Era 30 de janeiro de 1942, o Ceará passava por um forte período de seca e os dias “bonitos para chover” tardavam a chegar. Foi aí que um grupo de cearenses se dirigiu a Praça do Ferreira, no Centro de Fortaleza, para vaiar ninguém mais, ninguém menos que o sol, que teimava em não ir embora.
O coro de vaias simbolizou um protesto com a nossa cara, o jeito todo cearense de lidar com as adversidades com irreverência e bom humor. Virou momento histórico, causo, piada contada por aí. Afinal de contas, onde é que já se viu alguém a vaiar o sol? Só aqui no Ceará.
A nossa vaia vai além do ato de demonstrar insatisfação, indignação ou deboche. Ela também é união, identidade, grito de pertencimento e entoar, em alto e bom som, o famigerado “IIIIÊÊÊIIII” é para poucos. Inclusive, se você acabou de ler a nossa vaia e não soube identificar como ela é, provavelmente você não é cearense.
É engraçado isso, mas a gente, de fato, se reconhece por esse som. É um patrimônio imaterial, de origem indígena, que já ganhou até concurso de quem reproduz a melhor vaia cearense na televisão e hoje figura entre os clássicos memes da internet. Tenho a suspeita de que deve existir algum fator genético, tem que ser cearense para saber vaiar.

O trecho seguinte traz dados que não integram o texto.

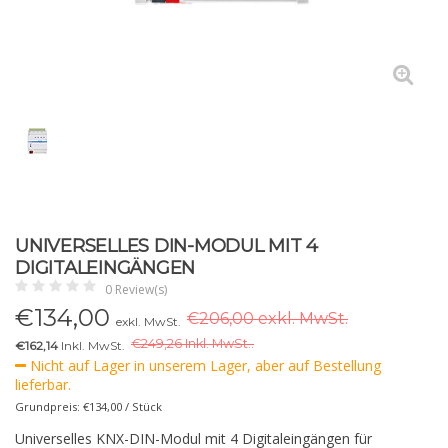
UNIVERSELLES DIN-MODUL MIT 4
DIGITALEINGÄNGEN
0 Review(s)
€
134,00
€206,00 exkl. MwSt.
exkl. MwSt.
€
249,26 Inkl. MwSt..
€162,14
Inkl. MwSt.
Nicht auf Lager in unserem Lager, aber auf Bestellung
lieferbar.
Grundpreis: €134,00 / Stück
Universelles KNX-DIN-Modul mit 4 Digitaleingängen für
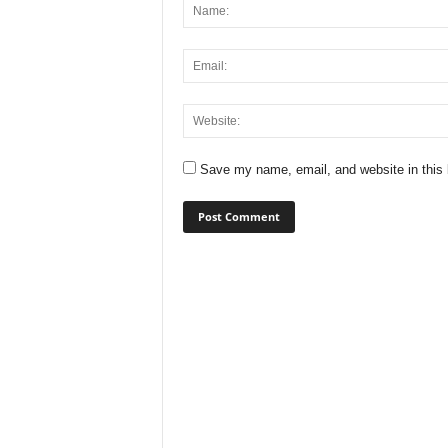
Save my name, email, and website in this 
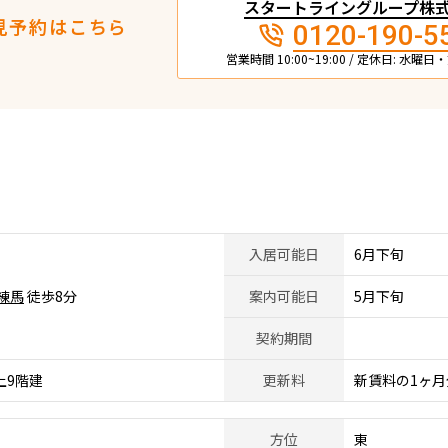
スタートライングループ株
見予約はこちら
0120-190-5
営業時間 10:00~19:00 / 定休日: 水曜
入居可能日
6月下旬
練馬
徒歩8分
案内可能日
5月下旬
契約期間
上9階建
更新料
新賃料の1ヶ月
方位
東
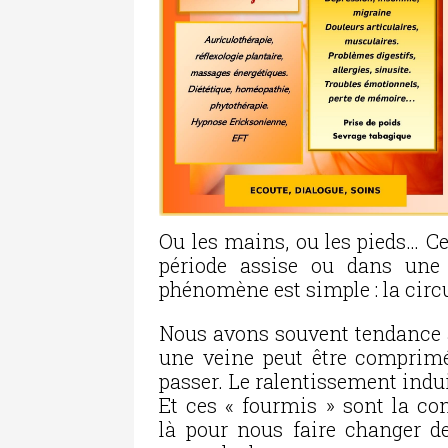
Ou les mains, ou les pieds… C
période assise ou dans une 
phénomène est simple : la circu
Nous avons souvent tendance au
une veine peut être comprimée
passer. Le ralentissement indui
Et ces « fourmis » sont la co
là pour nous faire changer de 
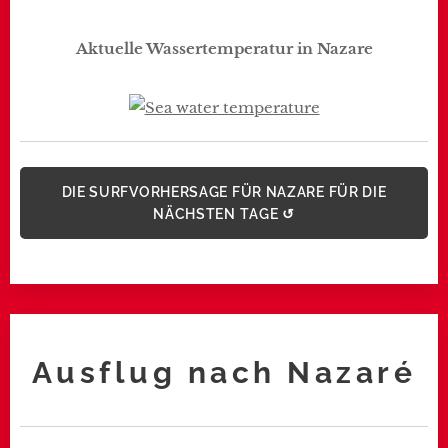
Aktuelle Wassertemperatur in Nazare
DIE SURFVORHERSAGE FÜR NAZARE FÜR DIE
NÄCHSTEN TAGE ↺
Ausflug nach
Nazaré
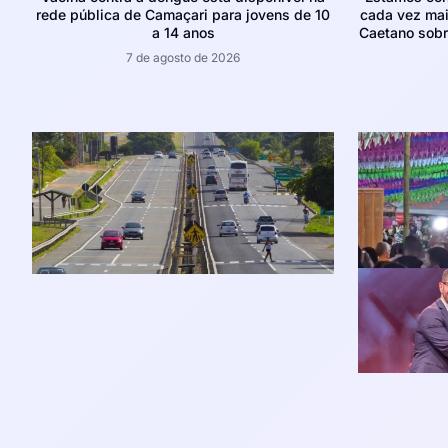
rede pública de Camaçari para jovens de 10
cada vez mais
a 14 anos
Caetano sobr
7 de agosto de 2026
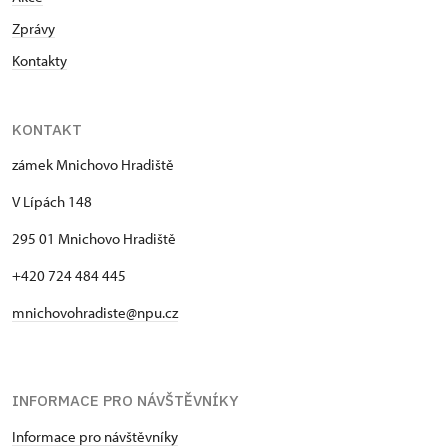
Zprávy
Kontakty
KONTAKT
zámek Mnichovo Hradiště
V Lípách 148
295 01 Mnichovo Hradiště
+420 724 484 445
mnichovohradiste@npu.cz
INFORMACE PRO NÁVŠTĚVNÍKY
Informace pro návštěvníky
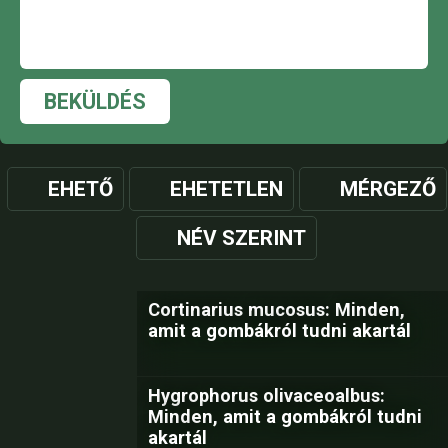
BEKÜLDÉS
EHETŐ
EHETETLEN
MÉRGEZŐ
NÉV SZERINT
Cortinarius mucosus: Minden,
amit a gombákról tudni akartál
Hygrophorus olivaceoalbus:
Minden, amit a gombákról tudni
akartál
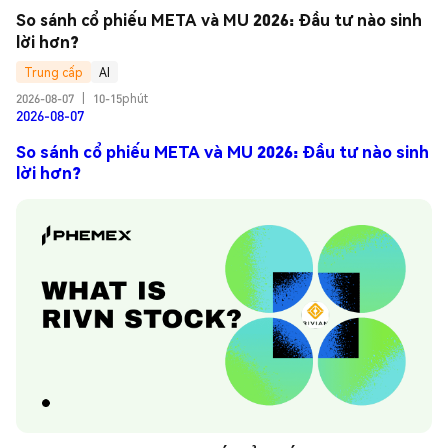
So sánh cổ phiếu META và MU 2026: Đầu tư nào sinh 
lời hơn?
Trung cấp
AI
2026-08-07
|
10-15phút
2026-08-07
So sánh cổ phiếu META và MU 2026: Đầu tư nào sinh
lời hơn?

E aqui é assim: Se a gente quer mangar de alguém, a gente vaia. Se a gente não gosta de algo, vaia. Se a gente não concorda, vaia. Se a gente debocha, vaia. Se a gente não vota em genocida, vaia. Se a gente quer mangar de alguém, vaia. Se a gente quer expulsar alguém, vaia. Se a gente quer encontrar alguém, vaia. Se a gente quer reconhecer um cearense, vaia.
O que quero dizer com tudo isso é que seja na praça, no palco ou nas trincheiras da vida, nós formamos uma terra de guerrilheiros. Aprendemos desde pequeno, na marra, a enfrentar as dificuldades impostas pela vida, pela natureza ou por questões políticas e sociais com garra e persistência, munidos de bom humor e valentia.
Então, que fique claro: a gente sabe muito bem rir e vaiar de um inimigo.
*Esse texto reflete, exclusivamente, a opinião do autor.